Groom. I was a poor groom of thy stable, king, When thou wert king; who, travelling towards York, With much ado, at length have gotten leave To look upon my (sometimes royal) master's face. O, how it yearned my heart, when I beheld, In London streets, that coronation day, When Bolingbroke rode on roan Barbary! That horse, that thou so often hast bestrid; That horse, that I so carefully have dressed!

K. Rich. Rode he on Barbary? Tell me, gentle

friend, How went he under him?

Groom. So proudly, as if he disdained the ground. K. Rich. So proud that Bolingbroke was on his back!

That jade hath eat bread from my royal hand;
This hand hath made him proud with clapping him.
Would he not stumble? would he not fall down,

Since pride must have a fall,) and break the neck
Of that proud man that did usurp his back?
Forgiveness, horse! why do I rail on thee,
Since thou, created to be awed by man,
Wast born to bear? I was not made a horse;
And yet I bear a burden like an ass,
Spur-galled, and tired by jauncing2 Bolingbroke.

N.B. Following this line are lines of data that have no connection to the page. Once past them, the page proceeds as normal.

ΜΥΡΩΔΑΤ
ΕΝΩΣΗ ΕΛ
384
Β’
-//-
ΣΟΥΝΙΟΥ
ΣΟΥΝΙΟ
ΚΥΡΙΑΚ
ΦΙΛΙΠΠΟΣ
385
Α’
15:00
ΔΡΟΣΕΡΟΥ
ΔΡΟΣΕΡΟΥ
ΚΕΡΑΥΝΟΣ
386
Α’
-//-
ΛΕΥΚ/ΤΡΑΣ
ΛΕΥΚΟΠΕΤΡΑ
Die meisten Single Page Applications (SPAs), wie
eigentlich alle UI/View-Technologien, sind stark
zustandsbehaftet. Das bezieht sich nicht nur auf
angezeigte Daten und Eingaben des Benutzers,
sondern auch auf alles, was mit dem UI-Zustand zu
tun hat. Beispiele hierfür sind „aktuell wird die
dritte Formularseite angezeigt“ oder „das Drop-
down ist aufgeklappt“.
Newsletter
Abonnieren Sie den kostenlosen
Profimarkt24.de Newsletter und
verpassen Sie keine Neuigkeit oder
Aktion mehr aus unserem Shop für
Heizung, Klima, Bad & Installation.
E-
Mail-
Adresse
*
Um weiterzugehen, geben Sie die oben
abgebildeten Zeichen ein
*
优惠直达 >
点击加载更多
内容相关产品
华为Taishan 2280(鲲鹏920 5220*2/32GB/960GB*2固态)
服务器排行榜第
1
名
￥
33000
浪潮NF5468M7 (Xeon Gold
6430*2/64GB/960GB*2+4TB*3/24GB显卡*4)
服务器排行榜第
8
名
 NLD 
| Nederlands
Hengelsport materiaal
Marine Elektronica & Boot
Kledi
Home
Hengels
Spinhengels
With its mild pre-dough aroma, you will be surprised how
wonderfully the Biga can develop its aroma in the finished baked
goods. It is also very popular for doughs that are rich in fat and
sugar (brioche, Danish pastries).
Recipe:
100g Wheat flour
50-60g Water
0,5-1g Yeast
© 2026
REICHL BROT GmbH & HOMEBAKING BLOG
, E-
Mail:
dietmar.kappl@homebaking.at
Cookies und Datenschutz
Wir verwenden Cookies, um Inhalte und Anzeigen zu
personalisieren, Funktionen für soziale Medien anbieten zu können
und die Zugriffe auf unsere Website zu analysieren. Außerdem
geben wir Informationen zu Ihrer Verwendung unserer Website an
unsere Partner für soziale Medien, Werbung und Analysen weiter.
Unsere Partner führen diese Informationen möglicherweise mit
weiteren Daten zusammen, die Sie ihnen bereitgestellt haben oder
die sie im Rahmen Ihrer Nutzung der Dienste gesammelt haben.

Enter Keeper, with a dish.

Keep. Fellow, give place; here is no longer stay.
[To the Groom.
K. Rich. If thou love me, 'tis time thou wert away.
Groom. What my tongue dares not, that my heart
shall say.


1 Sometimes was used for former, as well as sometime.

2 Jauncing is hard riding, from the old French word jancer, which Cotgrave explains, "to stir a horse in the stable till he sweat withal; or (as our) to jaunt."